Lillian Ducey | |
Birth Name: | Lillian Beiderlinden |
Birth Date: | November 26, 1878 |
Birth Place: | New York, New York, USA |
Death Date: | December 9, 1952 (aged 74) |
Death Place: | Los Angeles, California, USA |
Occupation: | Screenwriter, film director |
Spouse: | William Ducey |
Lillian Ducey (née Beiderlinden; November 26, 1878 – December 9, 1952) was an American screenwriter and director active during Hollywood's silent era. She's noted for being one of the first American women to direct a feature-length film (1923's Enemies of Children);[1] she also worked on over a dozen scripts between 1918 and 1930.
Born to Edmund Beiderlinden and Hannah Mueller in New York, Lillian was the eldest of two daughters. She married William Ducey in the late 1890s; the pair had a daughter but eventually separated in the 1910s.[2]
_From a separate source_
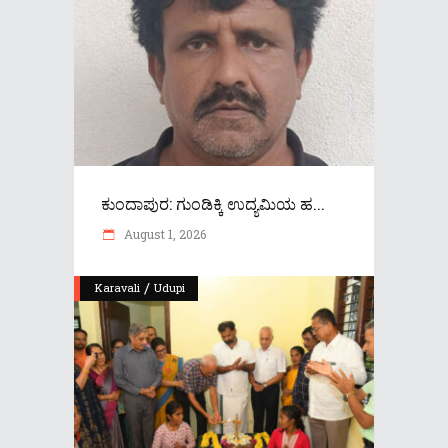
ಕುಂದಾಪುರ: ಗುಂಡಿಕ್ಕಿ ಉದ್ಯಮಿಯ ಹ...
August 1, 2026
/
Karavali
Udupi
She began to craft a writing career for herself in her early 1930s, winning a short story contest before gaining bylines in publications like Harper's Bazaar, McCall's, and Redbook.
In 1918, she began writing films; that year, both His Enemy, the Law and Captain of His Soul were released by Triangle Film Co. She would soon collaborate with David O. Selznick on films like The Spite Bride, as well as Eric von Stroheim on Blind Husbands and Allan Dwan on The Scoffer.[3]
In 1923, she received her first (and as far as anyone knows, only) chance to direct a feature, Enemies of the Children, which she also wrote.[4] Only a handful of women were directing films at the time, and Ducey's work on the film was well-regarded by critics.[5]
She retired from screenwriting in the 1930s, and died in 1952 in Los Angeles.